Fri Jan 5 02:17:21 CET 2007

Alec Mihailovs wrote:

> From: "Antti Karttunen" <antti.karttunen at gmail.com>
>
>> @M
>> def A000045(n):  if(n < 2): return(n) else: 
>> return(A000045(n-1)+A000045(n-2))
>
>
> Another way of doing this is to define A000045_list first (that saves 
> all the calculated values in a list), and then define A000045 as the 
> last element of the list. Such as
>
> def A000045_list(n):
> result=[0]
> a,b=0,1
> for i in range(n):
>     result.append(b)
>     a,b=b,a+b
> return result
>
> def A000045(n): return A000045_list(n)[-1]
>
> That should calculate values faster than the recursive procedure with 
> memoization because that avoids multiple function calls.  

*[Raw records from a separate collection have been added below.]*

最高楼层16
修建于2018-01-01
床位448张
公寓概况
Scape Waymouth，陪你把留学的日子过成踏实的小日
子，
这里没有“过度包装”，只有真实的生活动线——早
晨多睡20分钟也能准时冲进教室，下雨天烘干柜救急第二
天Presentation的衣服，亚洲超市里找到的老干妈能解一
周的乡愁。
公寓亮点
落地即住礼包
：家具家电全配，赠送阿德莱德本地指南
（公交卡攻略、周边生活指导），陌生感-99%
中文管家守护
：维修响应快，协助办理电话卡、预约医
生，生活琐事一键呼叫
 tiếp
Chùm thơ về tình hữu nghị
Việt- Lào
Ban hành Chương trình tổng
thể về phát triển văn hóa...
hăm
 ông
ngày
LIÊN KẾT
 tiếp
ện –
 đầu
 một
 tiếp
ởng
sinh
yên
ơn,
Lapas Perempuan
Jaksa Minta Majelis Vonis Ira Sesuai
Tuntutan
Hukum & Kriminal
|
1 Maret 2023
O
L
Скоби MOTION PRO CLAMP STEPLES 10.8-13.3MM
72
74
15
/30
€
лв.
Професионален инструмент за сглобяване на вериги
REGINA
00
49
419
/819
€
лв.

What is the ratio of speedwise improvement of the latter list-version 
vs. the former memoized version,
compared to the ratio of speedwise improvent of the version written in 
assembly language vs. the above Python list-version?
 And compare similar ratios for the legibility and the ease of use.
(My point: in any case, Python is slow compared to assembly, C or even 
Scheme compiled into native code.)

Point against my view ("Advocatus Diaboli"): An one-liner like:

  def A000045(n):  if(n < 2): return(n) else: 
return(A000045(n-1)+A000045(n-2))

is not anymore "program", it's a formula/definition, which does not give 
any more information
than the %F-line itself: a(0)=0, a(1)=1, a(n) = a(n-1)+a(n-2).

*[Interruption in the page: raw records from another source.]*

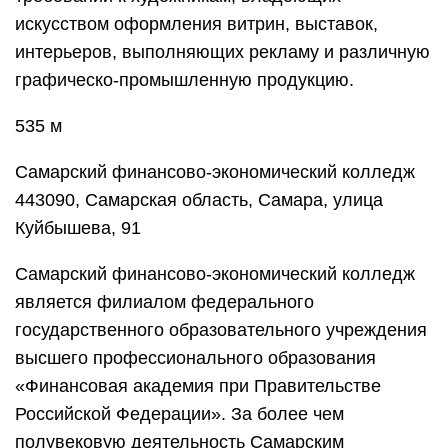
искусством оформления витрин, выставок,
интерьеров, выполняющих рекламу и различную
графическо-промышленную продукцию.
535 м
Самарский финансово-экономический колледж
443090, Самарская область, Самара, улица
Куйбышева, 91
Самарский финансово-экономический колледж
является филиалом федерального
государственного образовательного учреждения
высшего профессионального образования
«Финансовая академия при Правительстве
Российской Федерации». За более чем
полувековую деятельность Самарским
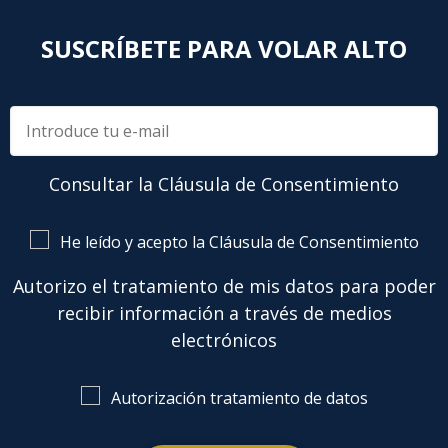
SUSCRÍBETE PARA VOLAR ALTO
Consultar la Cláusula de Consentimiento
He leído y acepto la Cláusula de Consentimiento
Autorizo el tratamiento de mis datos para poder
recibir información a través de medios
electrónicos
Autorización tratamiento de datos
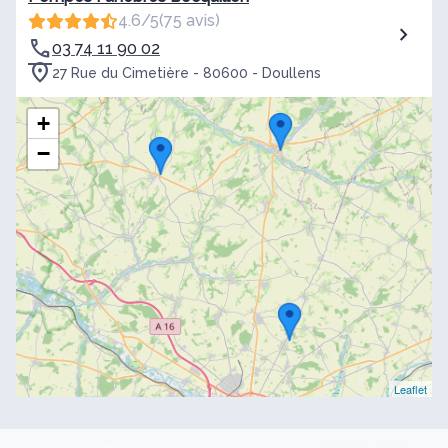
4.6/5
(75 avis)
03 74 11 90 02
27 Rue du Cimetière - 80600 - Doullens
+
−
Leaflet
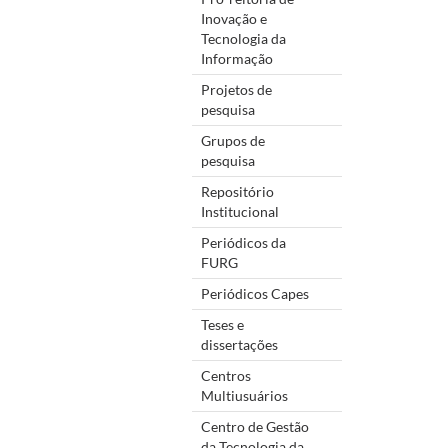
Inovação e
Tecnologia da
Informação
Projetos de
pesquisa
Grupos de
pesquisa
Repositório
Institucional
Periódicos da
FURG
Periódicos Capes
Teses e
dissertações
Centros
Multiusuários
Centro de Gestão
da Tecnologia da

"Promotor Fidei": On the other hand, if it can be computed efficiently, 
then it's a very good proram.
(Brief and very legible at the same time.) Why should we specify/need 
some ancillary
information concerning allocation of lists et cetera, when that doesn't 
affect the mathematical
definition of the function, just makes the implementation more error-prone?

> Alec Mihailovs wrote:
> From: "Alec Mihailovs" <alec at mihailovs.com>
> To: "Antti Karttunen" <antti.karttunen at gmail.com>
>
>>> What will happen when you call A000045 multiple times, with varying 
>>> n (increasing and decreasing
>>> at times)?
>>
>>
>> In this case, certainly, memoization has an advantage.
>
>> From other point of view, that also can be done as assigning 
>
> A000045=A000045_list(1000)
> or with other than 1000 number, greater than the indices needed, and then
> using A000045[n] instead of A000045(n) - that would be the same as 
> with memoization.

How do you know what will be the maximum index one needs?
E.g. if somebody wants to calculate something like 
http://www.research.att.com/~njas/sequences/A001605 ?
Or http://www.research.att.com/~njas/sequences/A003714
which itself might be called from yet another function?
In the latter case the calls to A000045 doesn't need to occur
in order A000045(i), A000045(i+1), A000045(i+2), ...
but could happen in any order. (With Fibonacci's we know that
the "memo-vector" will not contain "holes", but this is not case
in general, with functions that involve recursions like
a(n) = a(floor(n/2)) + ... )

>
> Alec
>

Antti